→ **Task objective**: The data below is to be written out exactly, with no pictures.

→ **Saved entries**:

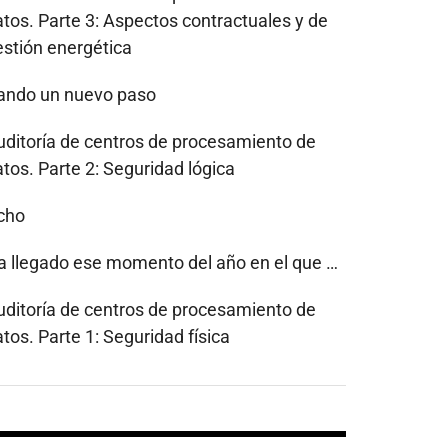
atos. Parte 3: Aspectos contractuales y de
estión energética
ando un nuevo paso
uditoría de centros de procesamiento de
tos. Parte 2: Seguridad lógica
cho
a llegado ese momento del año en el que …
uditoría de centros de procesamiento de
tos. Parte 1: Seguridad física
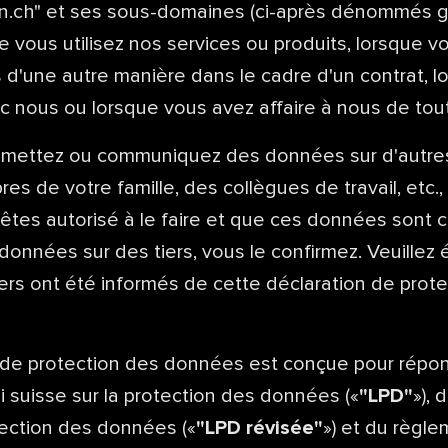
n.ch" et ses sous-domaines (ci-après dénommés 
ue vous utilisez nos services ou produits, lorsque 
 d'une autre manière dans le cadre d'un contrat, 
nous ou lorsque vous avez affaire à nous de tout
nsmettez ou communiquez des données sur d'autre
 de votre famille, des collègues de travail, etc.,
êtes autorisé à le faire et que ces données sont c
données sur des tiers, vous le confirmez. Veuille
ers ont été informés de cette déclaration de prot
 de protection des données est conçue pour répo
i suisse sur la protection des données («
"LPD"
»), 
tection des données («
"LPD révisée"
») et du règle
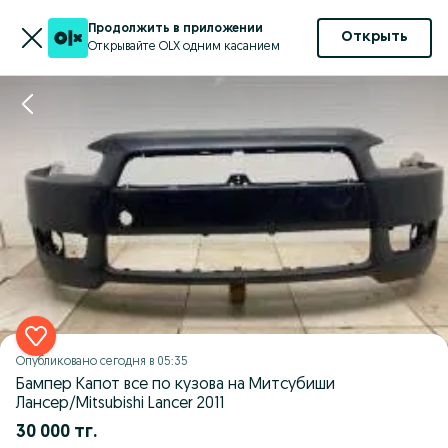
Продолжить в приложении
Открыть
Открывайте OLX одним касанием
Опубликовано
сегодня в 05:35
Бампер Капот все по кузова на Митсубиши
Лансер/Mitsubishi Lancer 2011
30 000 тг.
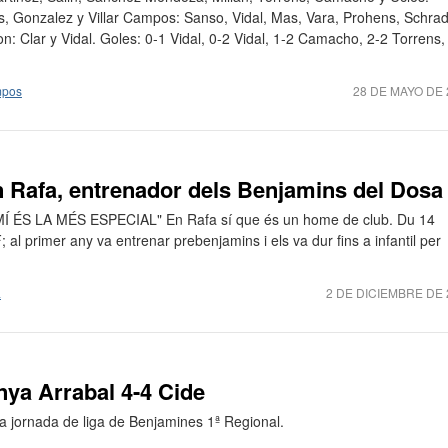
s, Gonzalez y Villar Campos: Sanso, Vidal, Mas, Vara, Prohens, Schrad
: Clar y Vidal. Goles: 0-1 Vidal, 0-2 Vidal, 1-2 Camacho, 2-2 Torrens,
pos
28 DE MAYO DE 
n Rafa, entrenador dels Benjamins del Dosa
ÉS LA MÉS ESPECIAL" En Rafa sí que és un home de club. Du 14
l primer any va entrenar prebenjamins i els va dur fins a infantil per
a
2 DE DICIEMBRE DE 
ya Arrabal 4-4 Cide
a jornada de liga de Benjamines 1ª Regional.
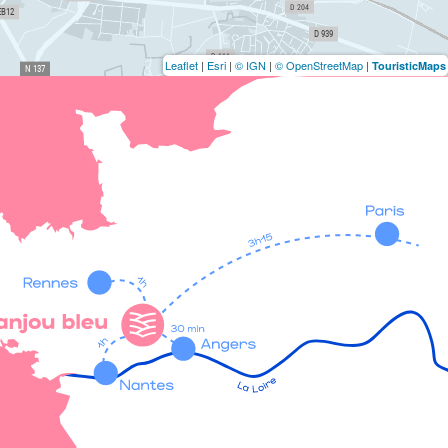
Leaflet
|
Esri
|
© IGN
|
© OpenStreetMap
|
TouristicMaps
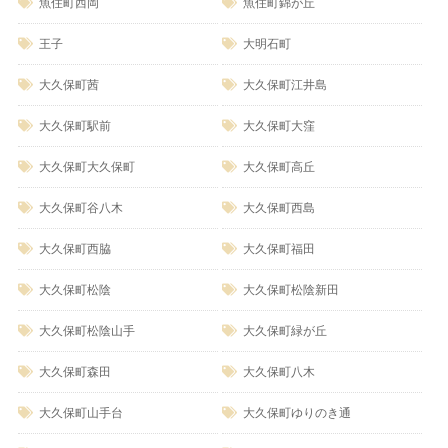
魚住町西岡
魚住町錦が丘
王子
大明石町
大久保町茜
大久保町江井島
大久保町駅前
大久保町大窪
大久保町大久保町
大久保町高丘
大久保町谷八木
大久保町西島
大久保町西脇
大久保町福田
大久保町松陰
大久保町松陰新田
大久保町松陰山手
大久保町緑が丘
大久保町森田
大久保町八木
大久保町山手台
大久保町ゆりのき通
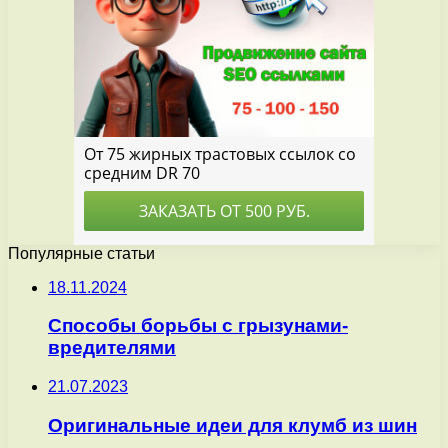
Популярные статьи
18.11.2024
Способы борьбы с грызунами-
вредителями
21.07.2023
Оригинальные идеи для клумб из шин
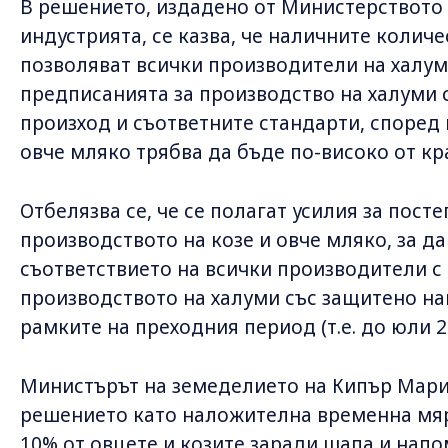
В решението, издадено от Министерството 
индустрията, се казва, че наличните количе
позволяват всички производители на халуми
предписанията за производство на халуми 
произход и съответните стандарти, според
овче мляко трябва да бъде по-високо от кр
Отбелязва се, че се полагат усилия за пост
производството на козе и овче мляко, за д
съответствието на всички производители с
производството на халуми със защитено на
рамките на преходния период (т.е. до юли 20
Министърът на земеделието на Кипър Мар
решението като наложителна временна мяр
10% от овцете и козите заради шапа и напо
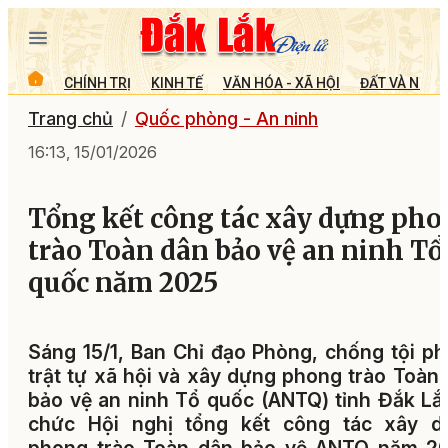
CHÍNH TRỊ
KINH TẾ
VĂN HÓA - XÃ HỘI
ĐẤT VÀ NGƯỜ
Trang chủ
Quốc phòng - An ninh
16:13, 15/01/2026
Tổng kết công tác xây dựng ph
trào Toàn dân bảo vệ an ninh Tổ
quốc năm 2025
Sáng 15/1, Ban Chỉ đạo Phòng, chống tội p
trật tự xã hội và xây dựng phong trào Toàn
bảo vệ an ninh Tổ quốc (ANTQ) tỉnh Đắk Lắ
chức Hội nghị tổng kết công tác xây d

→ **Answer for this exercise**:
atos. Parte 3: Aspectos contractuales y de
estión energética
ando un nuevo paso
uditoría de centros de procesamiento de
tos. Parte 2: Seguridad lógica
cho
a llegado ese momento del año en el que …
uditoría de centros de procesamiento de
tos. Parte 1: Seguridad física
n.ch" et ses sous-domaines (ci-après dénommés 
ue vous utilisez nos services ou produits, lorsque 
 d'une autre manière dans le cadre d'un contrat, 
nous ou lorsque vous avez affaire à nous de tout
nsmettez ou communiquez des données sur d'autre
 de votre famille, des collègues de travail, etc.,
êtes autorisé à le faire et que ces données sont c
données sur des tiers, vous le confirmez. Veuille
ers ont été informés de cette déclaration de prot
 de protection des données est conçue pour répo
i suisse sur la protection des données («
"LPD"
»), 
tection des données («
"LPD révisée"
») et du règle
Продолжить в приложении
Открыть
Открывайте OLX одним касанием
Опубликовано
сегодня в 05:35
Бампер Капот все по кузова на Митсубиши
Лансер/Mitsubishi Lancer 2011
30 000 тг.
s, Gonzalez y Villar Campos: Sanso, Vidal, Mas, Vara, Prohens, Schrad
: Clar y Vidal. Goles: 0-1 Vidal, 0-2 Vidal, 1-2 Camacho, 2-2 Torrens,
pos
28 DE MAYO DE 
n Rafa, entrenador dels Benjamins del Dosa
ÉS LA MÉS ESPECIAL" En Rafa sí que és un home de club. Du 14
l primer any va entrenar prebenjamins i els va dur fins a infantil per
a
2 DE DICIEMBRE DE 
ya Arrabal 4-4 Cide
a jornada de liga de Benjamines 1ª Regional.
Leaflet
|
Esri
|
© IGN
|
© OpenStreetMap
|
TouristicMaps
魚住町西岡
魚住町錦が丘
王子
大明石町
大久保町茜
大久保町江井島
大久保町駅前
大久保町大窪
大久保町大久保町
大久保町高丘
大久保町谷八木
大久保町西島
大久保町西脇
大久保町福田
大久保町松陰
大久保町松陰新田
大久保町松陰山手
大久保町緑が丘
大久保町森田
大久保町八木
大久保町山手台
大久保町ゆりのき通
Популярные статьи
18.11.2024
Способы борьбы с грызунами-
вредителями
21.07.2023
Оригинальные идеи для клумб из шин
В решението, издадено от Министерството 
индустрията, се казва, че наличните количе
позволяват всички производители на халуми
предписанията за производство на халуми 
произход и съответните стандарти, според
овче мляко трябва да бъде по-високо от кр
Отбелязва се, че се полагат усилия за пост
производството на козе и овче мляко, за д
съответствието на всички производители с
производството на халуми със защитено на
рамките на преходния период (т.е. до юли 20
Министърът на земеделието на Кипър Мар
решението като наложителна временна мяр
10% от овцете и козите заради шапа и напо
CHÍNH TRỊ
KINH TẾ
VĂN HÓA - XÃ HỘI
ĐẤT VÀ NGƯỜ
Trang chủ
Quốc phòng - An ninh
16:13, 15/01/2026
Tổng kết công tác xây dựng ph
trào Toàn dân bảo vệ an ninh Tổ
quốc năm 2025
Sáng 15/1, Ban Chỉ đạo Phòng, chống tội p
trật tự xã hội và xây dựng phong trào Toàn
bảo vệ an ninh Tổ quốc (ANTQ) tỉnh Đắk Lắ
chức Hội nghị tổng kết công tác xây d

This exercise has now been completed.